第二十七話 無才と言われた所以
呆気に取られていた船長だったが、我に返るとソフィアに言葉を返した。
「い、いやいやお姫さんよ、先住民とは言葉が通じないって言っただろう。
それを国民にするなんていくら何でも無茶だ」
ソフィアは心底不思議そうな顔で船長を見る。
「先ほども言っていたのだけれど……どうして、言葉が通じないと交渉できないのでしょう?」
「どうしてって……そりゃあ……言葉が通じないと、お互い何を求めてるか伝わらないだろう」
「でも、あなたたちは以前、人間相手に身振り手振りで取引をしたのでしょう?」
「そりゃあそうだが……あのときは原住民の目の前で、肉と金貨を交換している取引の真似を見せつけて、たまたま上手くいったんだ。
従属とか国への帰属の交渉なんて、できるわけがない」
「まぁ!取引を身振り手振りだけで伝えられるのですね。
それでは、国への帰属なんて簡単に伝えられますね!」
アーノンはこのやり取りを聞き、あきれたように首をふっていた。ルカも苦笑いをしている。

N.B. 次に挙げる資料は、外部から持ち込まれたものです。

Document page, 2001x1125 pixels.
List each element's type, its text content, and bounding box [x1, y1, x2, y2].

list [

船員たちも、まだ幼さの残る世間知らずの姫が無邪気さを振りまいているように感じ、微笑ましさすら抱いていた。
―――唯一メディだけが、その真意に気づき戦慄していた。
取引とは、実は高度な営みなのだ。
貨幣による取引であれ、物々交換であれ、相手の所有物と自分の所有物の価値を比較し、それを信用に基づきやり取りをする。

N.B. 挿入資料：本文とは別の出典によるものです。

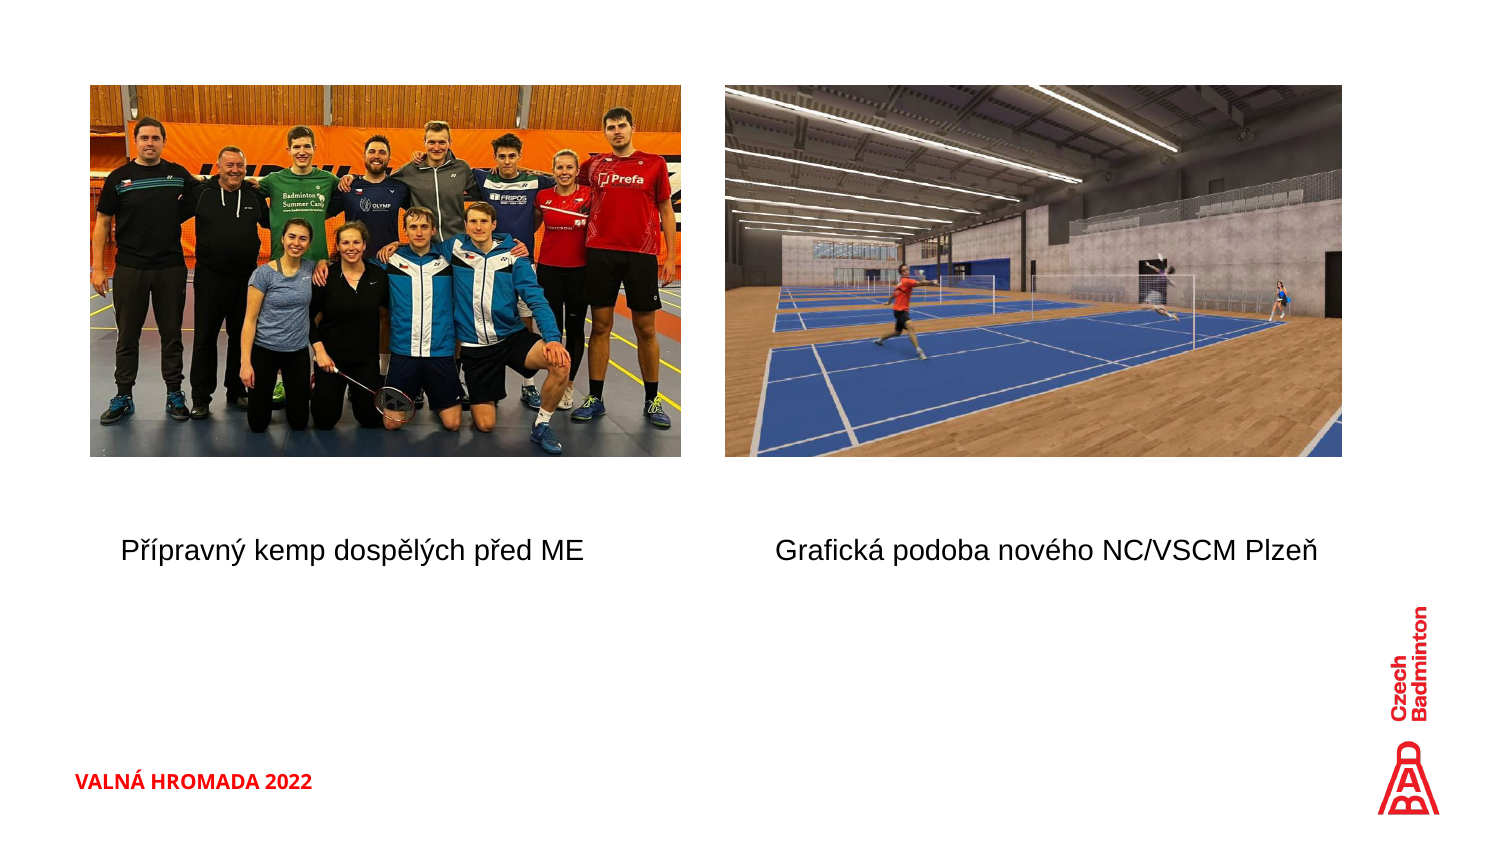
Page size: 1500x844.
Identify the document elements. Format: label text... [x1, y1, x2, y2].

言葉にすれば、これがいかに複雑な工程を経ているかわかるだろう。
一方、帰属とはもっと根源的なものだ。
野生動物でさえ、群れを成し、強いものに従って行動する。
国は、言うならば巨大な群れだ。
私たちのほうが強い。私たちに従えばもっと裕福になれる、保護される、幸せになれる。
理由は何でもいい、従う理由を用意してやれば、おのずと帰属は生まれるのだ。
ソフィアは「そういうもの」を本能的に理解して実行している。
相手が何を感じ、何を考え、どう判断して行動するか。
ソフィアはこれをあまりにも正確に理解できてしまう。
しかし、それを当たり前のものとして理解しているので、まわりに説明ができない。
だから、ソフィアは「無才の姫」なのだ。
ソフィアの才を理解できないから、無才と評価してしまうのだ。
背中を冷たい汗が伝っていく。
これ以上聞いてはいけない、と思う。
しかし、聞かねばならない、と思う。
メディはからからに乾いた口をこじ開け、喉から声を絞り出した。
「―――ソフィア様、よろしければ、原住民との交渉の矢面には、私をお使いください」
ソフィアの慈しむような笑顔が、メディに向けられた。